The YouTube Data API v3 has significant limitations: a daily quota of 10,000 units (a single commentThread.list call costs 1 unit, and pagination costs more), max 100 comments per page, no easy way to extract replies without additional calls, and no built-in proxy rotation. This actor handles all of that automatically — pagination, reply threading, proxy management, and retry logic — while costing a fraction of what you'd spend engineering and maintaining your own YouTube API integration.
📚 Technical Details
How It Works
The actor uses yt-dlp, the popular YouTube extraction library, operating through Apify's residential proxy network. On each run, it takes your input configuration, iterates through each video URL, and extracts comment data using yt-dlp's getcomments mode. The extraction happens server-side on Apify's infrastructure — no browser rendering needed, resulting in fast, lightweight runs. Each comment is pushed as a structured record to the Apify dataset, from which you can export, stream, or integrate the data.
Error Handling
- Network errors and timeouts — Retried automatically up to 3 times per video via yt-dlp's
extractor_retriessetting before failing gracefully. - Invalid or private video URLs — The actor logs a warning and continues to the next URL in the
startUrlsarray. No data is pushed for inaccessible videos. - Proxy failures — If the residential proxy is unavailable, the actor raises a clear error before attempting any extraction. Check your Apify proxy settings and region availability.

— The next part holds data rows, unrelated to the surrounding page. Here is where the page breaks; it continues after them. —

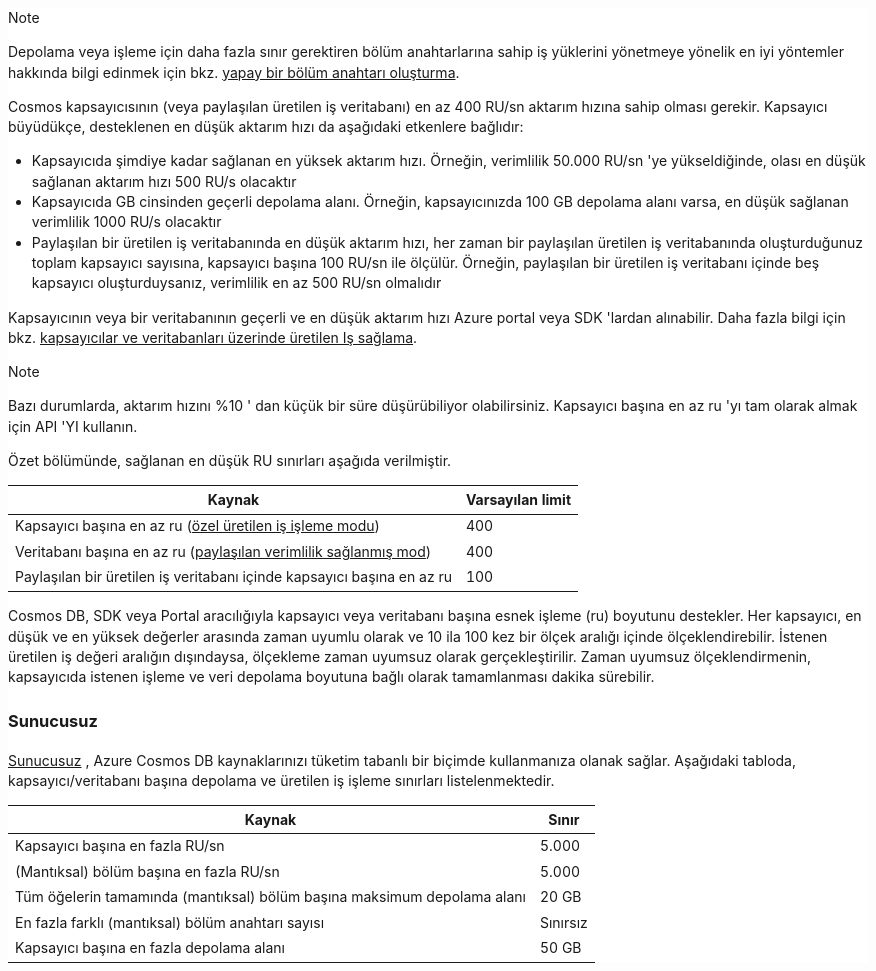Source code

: > [!NOTE]
> Depolama veya işleme için daha fazla sınır gerektiren bölüm anahtarlarına sahip iş yüklerini yönetmeye yönelik en iyi yöntemler hakkında bilgi edinmek için bkz. [yapay bir bölüm anahtarı oluşturma](synthetic-partition-keys.md).

Cosmos kapsayıcısının (veya paylaşılan üretilen iş veritabanı) en az 400 RU/sn aktarım hızına sahip olması gerekir. Kapsayıcı büyüdükçe, desteklenen en düşük aktarım hızı da aşağıdaki etkenlere bağlıdır:

* Kapsayıcıda şimdiye kadar sağlanan en yüksek aktarım hızı. Örneğin, verimlilik 50.000 RU/sn 'ye yükseldiğinde, olası en düşük sağlanan aktarım hızı 500 RU/s olacaktır
* Kapsayıcıda GB cinsinden geçerli depolama alanı. Örneğin, kapsayıcınızda 100 GB depolama alanı varsa, en düşük sağlanan verimlilik 1000 RU/s olacaktır
* Paylaşılan bir üretilen iş veritabanında en düşük aktarım hızı, her zaman bir paylaşılan üretilen iş veritabanında oluşturduğunuz toplam kapsayıcı sayısına, kapsayıcı başına 100 RU/sn ile ölçülür. Örneğin, paylaşılan bir üretilen iş veritabanı içinde beş kapsayıcı oluşturduysanız, verimlilik en az 500 RU/sn olmalıdır

Kapsayıcının veya bir veritabanının geçerli ve en düşük aktarım hızı Azure portal veya SDK 'lardan alınabilir. Daha fazla bilgi için bkz. [kapsayıcılar ve veritabanları üzerinde üretilen Iş sağlama](set-throughput.md). 

> [!NOTE]
> Bazı durumlarda, aktarım hızını %10 ' dan küçük bir süre düşürübiliyor olabilirsiniz. Kapsayıcı başına en az ru 'yı tam olarak almak için API 'YI kullanın.

Özet bölümünde, sağlanan en düşük RU sınırları aşağıda verilmiştir. 

| Kaynak | Varsayılan limit |
| --- | --- |
| Kapsayıcı başına en az ru ([özel üretilen iş işleme modu](databases-containers-items.md#azure-cosmos-containers)) | 400 |
| Veritabanı başına en az ru ([paylaşılan verimlilik sağlanmış mod](databases-containers-items.md#azure-cosmos-containers)) | 400 |
| Paylaşılan bir üretilen iş veritabanı içinde kapsayıcı başına en az ru | 100 |

Cosmos DB, SDK veya Portal aracılığıyla kapsayıcı veya veritabanı başına esnek işleme (ru) boyutunu destekler. Her kapsayıcı, en düşük ve en yüksek değerler arasında zaman uyumlu olarak ve 10 ila 100 kez bir ölçek aralığı içinde ölçeklendirebilir. İstenen üretilen iş değeri aralığın dışındaysa, ölçekleme zaman uyumsuz olarak gerçekleştirilir. Zaman uyumsuz ölçeklendirmenin, kapsayıcıda istenen işleme ve veri depolama boyutuna bağlı olarak tamamlanması dakika sürebilir.  

### <a name="serverless"></a>Sunucusuz

[Sunucusuz](serverless.md) , Azure Cosmos DB kaynaklarınızı tüketim tabanlı bir biçimde kullanmanıza olanak sağlar. Aşağıdaki tabloda, kapsayıcı/veritabanı başına depolama ve üretilen iş işleme sınırları listelenmektedir.

| Kaynak | Sınır |
| --- | --- |
| Kapsayıcı başına en fazla RU/sn | 5.000 |
| (Mantıksal) bölüm başına en fazla RU/sn | 5.000 |
| Tüm öğelerin tamamında (mantıksal) bölüm başına maksimum depolama alanı | 20 GB |
| En fazla farklı (mantıksal) bölüm anahtarı sayısı | Sınırsız |
| Kapsayıcı başına en fazla depolama alanı | 50 GB |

- Rate limiting — Apify's residential proxy rotation handles YouTube's rate limiting transparently. For extremely large extractions (500K+ comments), the proxy pool absorbs the load.
- Empty comment sections — Videos with comments disabled or zero comments are logged with a "No comments found" message and skipped cleanly.
Data Integrity
- No duplicate comments — Each comment's
idis a YouTube-assigned unique identifier. Deduplication is trivial when combining multiple runs. - Original formatting preserved — Comment
textincludes emojis, line breaks, and special characters as they appear on YouTube. No sanitization or truncation. - Reply threading guaranteed — Every comment record includes a
parentfield. Top-level comments always haveparent: "root". Replies always contain a valid parent comment ID present in the same dataset. - Timestamp precision — The
timestampfield is a Unix epoch in seconds. The_time_textfield is a human-readable relative string for display; always usetimestampfor programmatic sorting and filtering. - Author permanence —
author_idis YouTube's permanent channel identifier and will not change even if the user changes their display name (author).
SEO Keywords
YouTube comments scraper, YouTube comment extractor, scrape YouTube comments, YouTube data extraction, YouTube comment downloader, YouTube comments to CSV, YouTube comments to JSON, YouTube comments dataset, YouTube comment analysis, YouTube sentiment analysis, YouTube comment scraper Apify, YouTube comments API alternative, extract video comments, YouTube comment export, YouTube comment mining, bulk YouTube comments, YouTube comment collector, YouTube audience insights, YouTube comment research, YouTube comment moderation, YouTube comment dataset generator, YouTube channel scraper, social media scraper, YouTube engagement analysis, YouTube comment NLP dataset, YouTube video scraper, no API YouTube scraper, YouTube data mining, YouTube comment scrape tool, YouTube comment export tool, YouTube comment CSV export, YouTube comment JSON export, video comment scraper, YouTube reply scraper, YouTube thread scraper, YouTube comments without API, YouTube Data API alternative, YouTube comment extractor Apify, YouTube scraping actor, YouTube comment dataset for machine learning
⚠️ Disclaimer
This Actor is an independent tool and is not affiliated with, endorsed by, or sponsored by YouTube, Google LLC, or any of their subsidiaries. All trademarks are the property of their respective owners.
This Actor accesses only publicly available comment data on youtube.com. You are solely responsible for ensuring your use complies with YouTube's Terms of Service and applicable laws.